Jednak Emilka i Zuzia nie posłuchają mamy w 1745 odcinku "M jak miłość" i w trakcie ich bieganiny rozbije się talerz. W tym momencie Kinga podskoczy jak oparzona i zacznie krzyczeć.
- Dziewczyny, ile razy prosiłam, żebyście mi tutaj nie biegały nad głową! Proszę iść do swojego pokoju! No posłuchajcie mnie chociaż raz w życiu!
Przerażone bliźniaczki zamilkną na chwilę w 1745 odcinku "M jak miłość", a następnie zrobią to, o co prosiła je matka - schowają się w swoim pokoju. Tyle, że nie będą chciały już z Kingą gadać, ani nawet jej wpuścić!
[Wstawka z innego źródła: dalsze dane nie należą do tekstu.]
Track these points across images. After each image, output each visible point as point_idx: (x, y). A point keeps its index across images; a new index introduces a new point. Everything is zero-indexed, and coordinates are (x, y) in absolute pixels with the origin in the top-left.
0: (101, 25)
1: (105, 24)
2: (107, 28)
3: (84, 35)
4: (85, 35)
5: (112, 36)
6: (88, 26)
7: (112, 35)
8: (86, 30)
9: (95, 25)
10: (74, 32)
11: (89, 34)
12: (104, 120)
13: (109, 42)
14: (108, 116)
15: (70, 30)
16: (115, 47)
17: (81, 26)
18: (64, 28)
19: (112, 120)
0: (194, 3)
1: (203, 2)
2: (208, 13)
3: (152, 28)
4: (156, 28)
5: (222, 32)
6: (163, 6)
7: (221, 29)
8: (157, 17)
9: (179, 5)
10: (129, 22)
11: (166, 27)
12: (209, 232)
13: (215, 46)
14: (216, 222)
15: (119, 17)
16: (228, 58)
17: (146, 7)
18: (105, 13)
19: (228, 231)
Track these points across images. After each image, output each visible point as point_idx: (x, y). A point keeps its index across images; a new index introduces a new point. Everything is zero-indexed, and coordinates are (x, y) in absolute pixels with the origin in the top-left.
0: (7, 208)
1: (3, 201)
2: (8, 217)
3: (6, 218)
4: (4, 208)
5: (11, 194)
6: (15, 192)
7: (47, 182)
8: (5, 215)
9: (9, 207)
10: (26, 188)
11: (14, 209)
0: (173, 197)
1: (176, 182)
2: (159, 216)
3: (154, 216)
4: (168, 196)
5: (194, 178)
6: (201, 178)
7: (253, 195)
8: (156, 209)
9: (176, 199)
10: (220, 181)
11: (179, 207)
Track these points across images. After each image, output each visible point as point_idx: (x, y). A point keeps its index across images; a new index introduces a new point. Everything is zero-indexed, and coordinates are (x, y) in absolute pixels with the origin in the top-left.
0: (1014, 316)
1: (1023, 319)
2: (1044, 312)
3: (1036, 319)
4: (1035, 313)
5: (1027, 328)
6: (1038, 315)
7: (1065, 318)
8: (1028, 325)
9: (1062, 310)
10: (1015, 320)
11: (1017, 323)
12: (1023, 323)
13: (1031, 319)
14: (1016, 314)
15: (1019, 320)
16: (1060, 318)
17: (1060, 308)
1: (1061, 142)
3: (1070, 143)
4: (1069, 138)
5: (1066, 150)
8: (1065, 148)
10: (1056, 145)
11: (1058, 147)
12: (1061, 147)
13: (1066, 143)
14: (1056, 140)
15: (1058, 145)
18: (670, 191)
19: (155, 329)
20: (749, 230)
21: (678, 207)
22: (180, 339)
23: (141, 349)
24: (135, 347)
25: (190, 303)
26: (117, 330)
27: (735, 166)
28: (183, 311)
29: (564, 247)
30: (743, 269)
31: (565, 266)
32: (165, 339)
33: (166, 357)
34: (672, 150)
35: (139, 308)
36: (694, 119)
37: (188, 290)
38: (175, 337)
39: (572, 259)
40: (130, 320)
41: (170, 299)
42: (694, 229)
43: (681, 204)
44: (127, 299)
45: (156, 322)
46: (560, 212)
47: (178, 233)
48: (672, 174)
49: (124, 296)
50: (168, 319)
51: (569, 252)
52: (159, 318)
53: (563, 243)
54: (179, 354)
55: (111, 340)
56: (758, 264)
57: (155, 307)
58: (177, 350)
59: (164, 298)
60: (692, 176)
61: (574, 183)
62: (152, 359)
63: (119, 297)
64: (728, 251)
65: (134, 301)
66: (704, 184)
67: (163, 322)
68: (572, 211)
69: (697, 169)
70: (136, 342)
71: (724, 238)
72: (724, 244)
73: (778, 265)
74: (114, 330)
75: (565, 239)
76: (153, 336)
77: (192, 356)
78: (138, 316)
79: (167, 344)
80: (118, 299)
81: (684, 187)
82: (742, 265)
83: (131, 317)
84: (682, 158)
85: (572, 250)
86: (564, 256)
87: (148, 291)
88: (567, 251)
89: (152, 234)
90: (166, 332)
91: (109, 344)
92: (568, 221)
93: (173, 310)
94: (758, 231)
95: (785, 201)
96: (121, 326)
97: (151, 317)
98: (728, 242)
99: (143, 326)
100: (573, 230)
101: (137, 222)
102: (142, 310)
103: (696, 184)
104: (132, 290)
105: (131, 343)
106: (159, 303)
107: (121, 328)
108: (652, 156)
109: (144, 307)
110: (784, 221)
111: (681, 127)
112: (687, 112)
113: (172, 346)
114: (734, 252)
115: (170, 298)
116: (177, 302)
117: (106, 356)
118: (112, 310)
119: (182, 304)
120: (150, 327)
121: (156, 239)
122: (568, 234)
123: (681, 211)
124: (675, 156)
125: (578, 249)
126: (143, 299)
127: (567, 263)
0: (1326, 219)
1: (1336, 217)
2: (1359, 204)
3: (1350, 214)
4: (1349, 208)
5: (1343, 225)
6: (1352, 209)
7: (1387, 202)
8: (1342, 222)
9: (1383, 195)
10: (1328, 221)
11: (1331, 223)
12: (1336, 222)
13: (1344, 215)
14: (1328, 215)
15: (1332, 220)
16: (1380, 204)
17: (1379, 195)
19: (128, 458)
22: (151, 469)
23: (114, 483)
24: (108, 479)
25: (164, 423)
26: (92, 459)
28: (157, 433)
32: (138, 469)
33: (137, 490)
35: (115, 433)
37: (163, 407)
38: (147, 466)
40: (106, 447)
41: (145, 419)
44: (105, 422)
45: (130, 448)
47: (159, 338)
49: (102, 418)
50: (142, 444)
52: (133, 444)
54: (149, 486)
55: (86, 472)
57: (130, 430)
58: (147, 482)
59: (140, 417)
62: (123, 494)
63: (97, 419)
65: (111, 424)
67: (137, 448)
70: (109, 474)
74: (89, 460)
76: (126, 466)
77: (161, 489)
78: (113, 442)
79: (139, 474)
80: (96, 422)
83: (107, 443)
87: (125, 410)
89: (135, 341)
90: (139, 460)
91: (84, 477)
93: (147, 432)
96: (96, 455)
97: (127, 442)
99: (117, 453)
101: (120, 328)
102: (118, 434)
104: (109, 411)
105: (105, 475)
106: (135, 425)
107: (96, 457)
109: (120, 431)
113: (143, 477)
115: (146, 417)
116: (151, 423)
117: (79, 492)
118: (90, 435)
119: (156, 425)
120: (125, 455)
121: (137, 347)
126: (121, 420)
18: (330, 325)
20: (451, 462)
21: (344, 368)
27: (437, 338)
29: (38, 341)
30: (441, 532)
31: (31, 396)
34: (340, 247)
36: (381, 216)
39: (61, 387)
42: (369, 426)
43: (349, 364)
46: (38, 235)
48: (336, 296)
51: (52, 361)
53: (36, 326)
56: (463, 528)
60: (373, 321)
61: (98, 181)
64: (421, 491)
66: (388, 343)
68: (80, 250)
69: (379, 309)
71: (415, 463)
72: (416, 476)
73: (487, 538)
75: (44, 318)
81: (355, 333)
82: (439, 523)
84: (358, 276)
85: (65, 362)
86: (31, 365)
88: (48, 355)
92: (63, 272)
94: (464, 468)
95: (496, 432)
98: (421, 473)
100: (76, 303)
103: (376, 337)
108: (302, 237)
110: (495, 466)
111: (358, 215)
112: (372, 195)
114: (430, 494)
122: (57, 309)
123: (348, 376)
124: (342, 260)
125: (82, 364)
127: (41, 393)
- Dziewczyznki, wpuścicie mnie?
- Nie! Nie wchodź mamo!
Sytuację w 1745 odcinku "M jak miłość" uratuje Marysia. Uda jej się dostać do pokoju Emilki i Zuzi i wyjaśni im, co się tak naprawdę dzieje. Wszyscy będą przybici zniknięciem Piotrka, więc Zduńska wytłumaczy im, że tata musi się wyleczyć w sanatorium, ale na pewno wróci. Czy od tego momentu na Deszczowej zapanuje już spokój?